J'aurai mis un certain temps avant d'écrire mon premier texte de la saison, mais cette fois les circonstances ne me permettent pas de passer à côté de l'occasion. Certes il y a eu

les classements de gardiens et les analyses. Il y aura aussi les statistiques avancées. Mais un vrai texte, du coeur, ceux qui sont thérapeutiques aussi. Pas vraiment par manque d'inspiration, assurément pas par paresse, peut-être pour ne pas répéter ce qui a déjà été publié, probablement pour attendre le bon moment afin de demeurer pertinent.

Je ne connaissais pas personnellement M. Gilles Tremblay, mais j'aurais aimé. Avec tout ce que j'ai lu et entendu sur lui lors des 24 dernières heures, encore plus. Je ne l'ai rencontré officiellement qu'une seule fois. C'était dans le salon Jacques-Beauchamp du Centre Bell, avant un match. Pierre Houde s'est occupé des présentations, et tel qu'annoncé il était sympathique, chaleureux. La conversation a été courte. Mais je m'en souviendrai à jamais. «En passant, tu fais du bon travail. »C'est sur ces mots qu'il l'a conclue.
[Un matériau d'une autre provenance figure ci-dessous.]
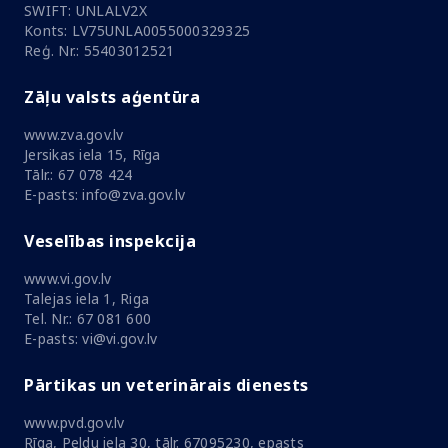
SWIFT: UNLALV2X
Konts: LV75UNLA0055000329325
Reģ. Nr.: 55403012521
Zāļu valsts aģentūra
www.zva.gov.lv
Jersikas iela 15, Rīga
Tālr.: 67 078 424
E-pasts: info@zva.gov.lv
Veselības inspekcija
www.vi.gov.lv
Talejas iela 1, Riga
Tel. Nr.: 67 081 600
E-pasts: vi@vi.gov.lv
Pārtikas un veterinārais dienests
www.pvd.gov.lv
Rīga, Peldu iela 30, tālr. 67095230, epasts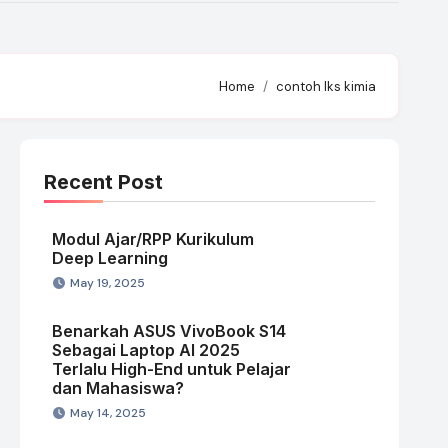
Home
contoh lks kimia
Recent Post
Modul Ajar/RPP Kurikulum
Deep Learning
May 19, 2025
Benarkah ASUS VivoBook S14
Sebagai Laptop AI 2025
Terlalu High-End untuk Pelajar
dan Mahasiswa?
May 14, 2025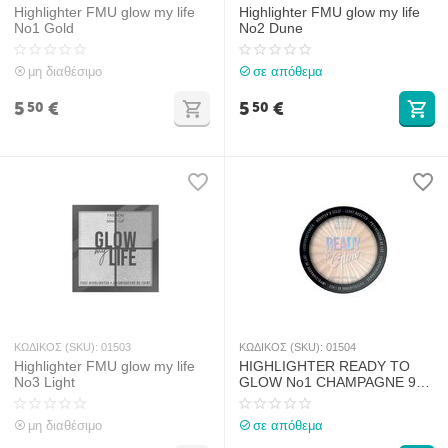
Highlighter FMU glow my life
Highlighter FMU glow my life
No1 Gold
No2 Dune
μη διαθέσιμο
σε απόθεμα
5
€
5
€
50
50
ΚΩΔΙΚΟΣ (SKU):
01503
ΚΩΔΙΚΟΣ (SKU):
01504
Highlighter FMU glow my life
HIGHLIGHTER READY TO
No3 Light
GLOW No1 CHAMPAGNE 9gr
FMU
μη διαθέσιμο
σε απόθεμα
Venant de celui qui a pavé la voie dans le domaine pour tous les athlètes francophones, comment ne pas se souvenirdu compliment.

À l'ère des réseaux sociaux, de l'information en continu et de la nécessité de l'instantanéité, il s'agissait du compliment suprême venant du seul homme qui pouvait avoir un tel impact en le prononçant.

Passer de la patinoire à la passerelle sans période de transition avec les standards élevés de Radio-Canada aux côtés de M. René Lecavalier n'était pas une mince tâche. Je ne l'ai pas entendu à ses débuts, mais d'avoir fait fi des difficultés pour se retrousser les manches et travailler d'arrache-pied pour s'améliorer ne me surprend pas d'un ancien joueur qui avait le coeur gros comme le Forum. J'ai grandi avec ses analyses. J'ai compris le travail «le long de la clôture », je craignais, comme gardien, les attaquants «droitiers qui rentraient à gauche afin d'améliorer leur angle de tir »et j'admirais les joueurs «d'expérience ».

Bien des choses ont changé en télédiffusion des matchs de hockey, mais quelques-unes demeurent : la rigueur est d'ordre, la passion se ressent et le travail est récompensé. M. Tremblay l'avait bien compris et il nous a obligé tous un chacun, qui tente, jour après jour, de suivre ses traces, à se préparer adéquatement. Par son humilité et son respect de l'auditoire, il nous force aujourd'hui à nous dépasser pour améliorer notre offre chaque soir. Il prenait son travail au sérieux mais ne se croyait jamais au-dessus de la mêlée.

M. Tremblay n'a jamais officiellement passé le flambeau à qui que ce soit et de toute façon, je ne suis pas certain qu'un de nous, ayant joué et faisant ce travail aujourd'hui, eut été assez grand pour pouvoir le prendre de sa main.

Je n'aurai jamais la prétention d'accomplir mon travail comme lui, mais j'aurai toujours l'intention de le faire. Je ne porte pas le flambeau, je n'en suis pas digne, mais demain, quand j'analyserai le match entre les Canadiens et les Sabres, il y aura un peu de M. Tremblay avec moi.

À sa famille et ses proches amis, mes plus sincères sympathies.